Jan van Eijk kende een roerige jeugd. Zijn moeder overleed aan de Spaanse griep toen hij acht jaar oud was. “Later kreeg ik een tweede moeder, maar dat was een zwarte kousendame, een zwaar gereformeerde. Dat was niet zo’n goede combinatie,” zo vertelt Van Eijk zelf in een interview uit 1985. Op 14-jarige leeftijd liep hij weg van huis en besloot te gaan varen. Dat heeft hij volgehouden tot z’n 24e. Daarna werd hij werkloos en besloot toen om naar Spanje te vertrekken.

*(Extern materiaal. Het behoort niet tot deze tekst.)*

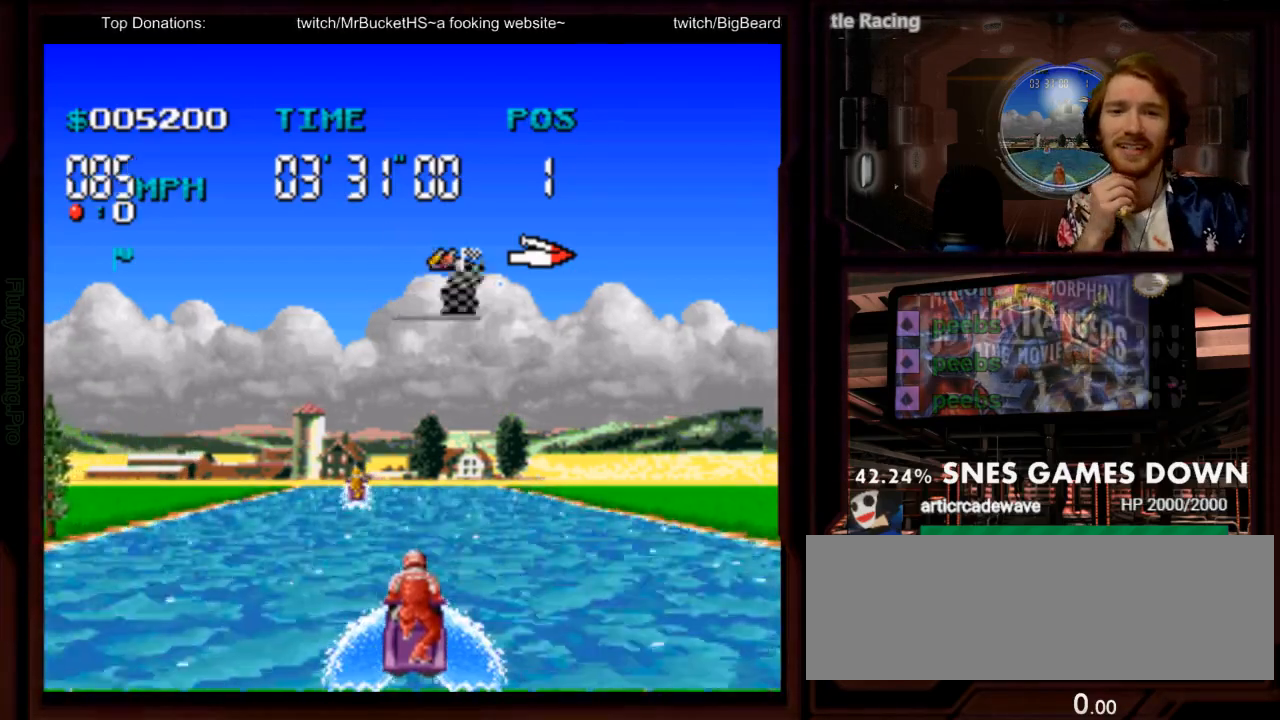
{"dt_ms": 500, "buttons": ["A"], "events": []}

De Amsterdammer was fel antifascistisch en vond het belangrijk te strijden tegen het fascisme: “Ik wist dat ik sneuvelen kon, maar ik was zo'n felle antifascist op dat moment.” Die politieke betrokkenheid had hij wel van huis uit meegekregen. Van Eijk omschreef zijn vader als “zo’n felle SDAP’er”.

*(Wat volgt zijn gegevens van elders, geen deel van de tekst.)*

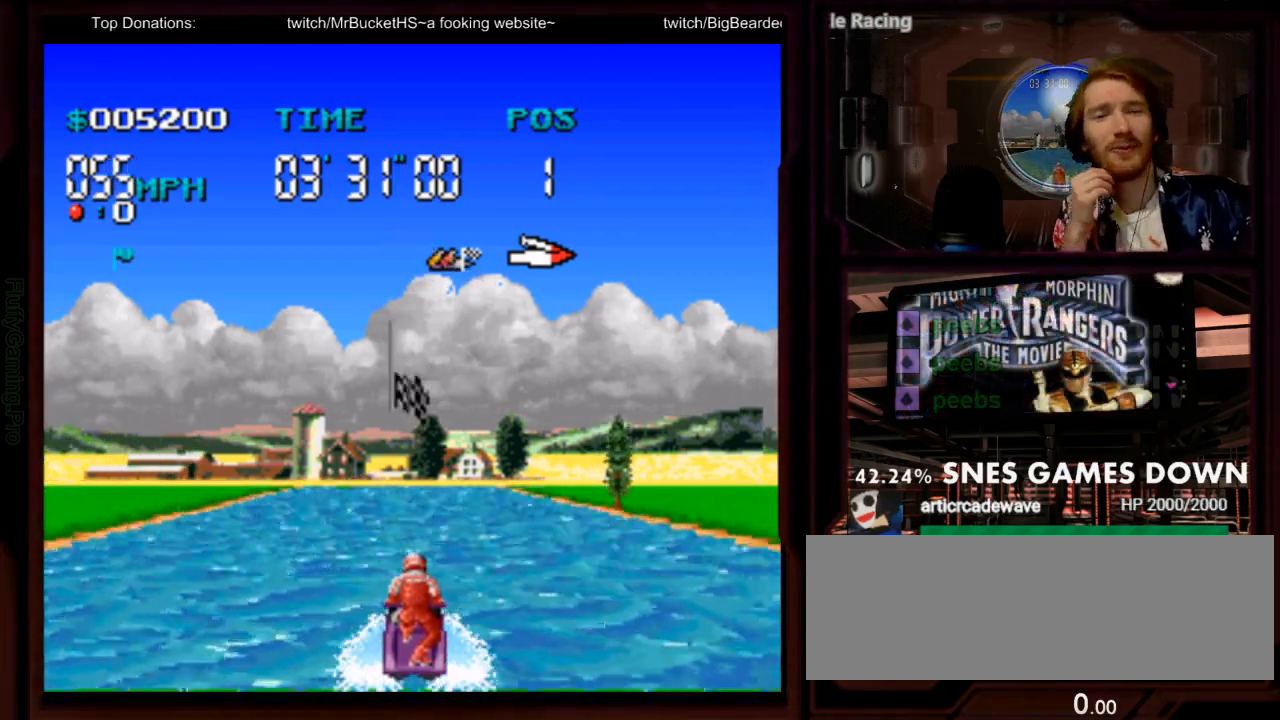
{"dt_ms": 500, "buttons": [], "events": [[450, "A", "up"]]}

Samen met goede vriend Arie Kater vertrekt Van Eijk richting Spanje. “Arie Kater was ook een felle jongen. Je wordt er eigenlijk ook mee besmet. We hebben meegemaakt hoe die Mussert lui (NSB’ers, red.) waren. Dat kon niet. Dat voelden we aan, dat het niet kon.” De twee vrienden reisden samen naar Parijs. “Ik had twaalf gulden en daarna had ik geen cent meer. Twaalf gulden om tot in Parijs te komen,” zo vertelde Van Eijk. Kater had alle benodigde informatie gekregen vanuit de communistische partij waar hij lid van was. De vrienden meldden zich in Parijs bij een restaurant waar zij werden opgevangen door Franse communisten. Ze zijn vanuit daar met een groep naar Spanje afgereisd. “Een man of dertig waren we. En toen zijn we lopend over de Pyreneeën gegaan tot Figueras.” De tocht over de Pyreneeën was zwaar. Met name door de kou en andere weersomstandigheden. “We moesten af en toe door plassen. Mijn mooie beige broek was een bonk modder en rotzooi. Zo kwamen we over de Pyreneeën. Daar hebben we 17 uur over gelopen,” aldus Van Eijk.
Na een training van een week of drie werd de zeeman scherpschutter. Met de Internationale Brigade trok hij langs verschillende fronten en steden. In de steden werden alle soldaten hartelijk ontvangen door de plaatselijke bevolking. Zo vertelde Van Eijk: “Als je in een tram kwam, dan stonden jonge mensen en oude mensen allemaal voor je op.” Maar aan het front was het afzien, zo blijkt uit zijn omschrijving: “Het was koud. Je was wel met allerlei mensen samen, maar je leefde eigenlijk voor jezelf. Je ging gewoon door. Je ging de loopgraaf uit, als je het bevel kreeg eruit te gaan. Daar dacht je niet meer bij; je ging eruit. Je deed het gewoon. Je was niet, dat je zegt; ‘ik wil moorden’. Je was net zo bang als iedereen. Helden die bestaan niet. Er zijn wel gekken. Die heb je overal, maar bang ben je wel hoor.” Juist door die angst toonde Van Eijk medeleven met deserteurs, soldaten die bevelen weigerden. “De angst had die mensen te pakken gekregen. Als je zo om je heen iedereen dood ziet vallen... Sommigen kennen er wel tegen, anderen kennen er niet tegen,” concludeerde hij. “Er waren bij ons ook deserteurs, niet omdat ze niet wilden vechten, maar die konden het niet verwerken. Die moesten dan voor straf in niemandsland in de nacht gaten maken waar wij in konden.”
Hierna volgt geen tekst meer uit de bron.